### DIRECTIVE
Output all of the material once more, so that every line matches the original exactly.

### RAW DATA
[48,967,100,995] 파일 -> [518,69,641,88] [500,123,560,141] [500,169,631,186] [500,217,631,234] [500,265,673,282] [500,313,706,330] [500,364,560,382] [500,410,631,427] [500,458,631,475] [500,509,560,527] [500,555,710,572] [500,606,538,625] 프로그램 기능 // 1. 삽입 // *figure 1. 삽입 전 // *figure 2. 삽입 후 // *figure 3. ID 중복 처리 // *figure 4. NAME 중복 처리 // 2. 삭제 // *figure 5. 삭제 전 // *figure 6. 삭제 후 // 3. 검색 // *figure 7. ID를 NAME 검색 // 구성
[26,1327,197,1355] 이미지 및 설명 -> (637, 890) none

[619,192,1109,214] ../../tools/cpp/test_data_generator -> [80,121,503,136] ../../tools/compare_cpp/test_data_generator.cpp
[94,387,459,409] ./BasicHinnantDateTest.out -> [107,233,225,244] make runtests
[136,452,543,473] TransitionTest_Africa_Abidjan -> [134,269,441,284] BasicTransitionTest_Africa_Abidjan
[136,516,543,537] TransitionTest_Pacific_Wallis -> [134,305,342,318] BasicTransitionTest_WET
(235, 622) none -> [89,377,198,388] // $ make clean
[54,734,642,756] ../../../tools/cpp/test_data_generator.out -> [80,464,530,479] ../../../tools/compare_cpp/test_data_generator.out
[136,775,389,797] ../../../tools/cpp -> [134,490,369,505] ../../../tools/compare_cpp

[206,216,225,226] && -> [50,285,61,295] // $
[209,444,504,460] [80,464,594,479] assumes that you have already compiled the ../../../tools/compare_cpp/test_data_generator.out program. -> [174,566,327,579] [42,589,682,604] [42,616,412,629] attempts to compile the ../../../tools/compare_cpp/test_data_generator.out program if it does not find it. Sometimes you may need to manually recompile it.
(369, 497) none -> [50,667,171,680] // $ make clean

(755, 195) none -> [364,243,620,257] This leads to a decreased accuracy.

### ANSWER FOR THE TASK
[48,967,100,995] 파일 -> [518,69,641,88] [500,123,560,141] [500,169,631,186] [500,217,631,234] [500,265,673,282] [500,313,706,330] [500,364,560,382] [500,410,631,427] [500,458,631,475] [500,509,560,527] [500,555,710,572] [500,606,538,625] 프로그램 기능 // 1. 삽입 // *figure 1. 삽입 전 // *figure 2. 삽입 후 // *figure 3. ID 중복 처리 // *figure 4. NAME 중복 처리 // 2. 삭제 // *figure 5. 삭제 전 // *figure 6. 삭제 후 // 3. 검색 // *figure 7. ID를 NAME 검색 // 구성
[26,1327,197,1355] 이미지 및 설명 -> (637, 890) none

[619,192,1109,214] ../../tools/cpp/test_data_generator -> [80,121,503,136] ../../tools/compare_cpp/test_data_generator.cpp
[94,387,459,409] ./BasicHinnantDateTest.out -> [107,233,225,244] make runtests
[136,452,543,473] TransitionTest_Africa_Abidjan -> [134,269,441,284] BasicTransitionTest_Africa_Abidjan
[136,516,543,537] TransitionTest_Pacific_Wallis -> [134,305,342,318] BasicTransitionTest_WET
(235, 622) none -> [89,377,198,388] // $ make clean
[54,734,642,756] ../../../tools/cpp/test_data_generator.out -> [80,464,530,479] ../../../tools/compare_cpp/test_data_generator.out
[136,775,389,797] ../../../tools/cpp -> [134,490,369,505] ../../../tools/compare_cpp

[206,216,225,226] && -> [50,285,61,295] // $
[209,444,504,460] [80,464,594,479] assumes that you have already compiled the ../../../tools/compare_cpp/test_data_generator.out program. -> [174,566,327,579] [42,589,682,604] [42,616,412,629] attempts to compile the ../../../tools/compare_cpp/test_data_generator.out program if it does not find it. Sometimes you may need to manually recompile it.
(369, 497) none -> [50,667,171,680] // $ make clean

(755, 195) none -> [364,243,620,257] This leads to a decreased accuracy.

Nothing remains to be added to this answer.